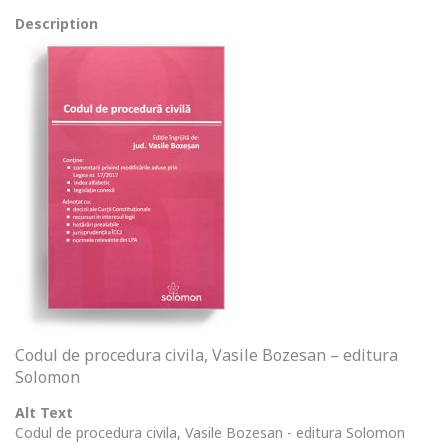
Description
Codul de procedura civila, Vasile Bozesan – editura
Solomon
Alt Text
Codul de procedura civila, Vasile Bozesan - editura Solomon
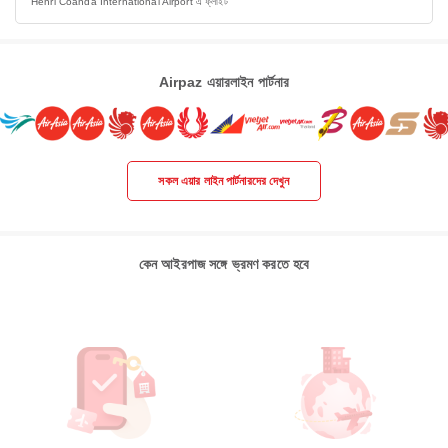
Henri Coanda International Airport এ ফ্লাইট
Airpaz এয়ারলাইন পার্টনার
সকল এয়ার লাইন পার্টনারদের দেখুন
কেন আইরপাজ সঙ্গে ভ্রমণ করতে হবে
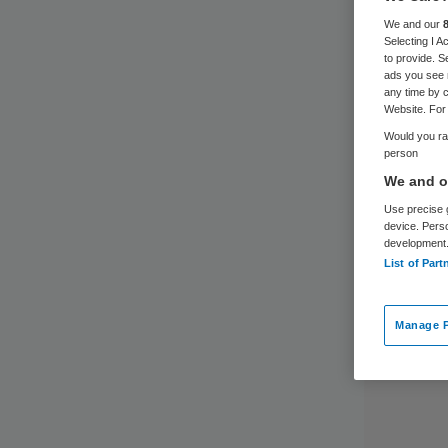
We and our
Selecting I 
to provide. S
ads you see 
any time by c
Website. For 
Would you rat
person
We and ou
Use precise g
device. Pers
development
List of Part
Manage P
※
## YOUR OBJECTIVE
Each line of the listing must be restated word for word, and the pictures left out.

## REPLY
Description
Codul de procedura civila, Vasile Bozesan – editura
Solomon
Alt Text
Codul de procedura civila, Vasile Bozesan - editura Solomon
Henri Coanda International Airport এ ফ্লাইট
Airpaz এয়ারলাইন পার্টনার
সকল এয়ার লাইন পার্টনারদের দেখুন
কেন আইরপাজ সঙ্গে ভ্রমণ করতে হবে
We and our
Selecting I 
to provide. S
ads you see 
any time by c
Website. For 
Would you rat
person
We and ou
Use precise g
device. Pers
development
List of Part
Manage P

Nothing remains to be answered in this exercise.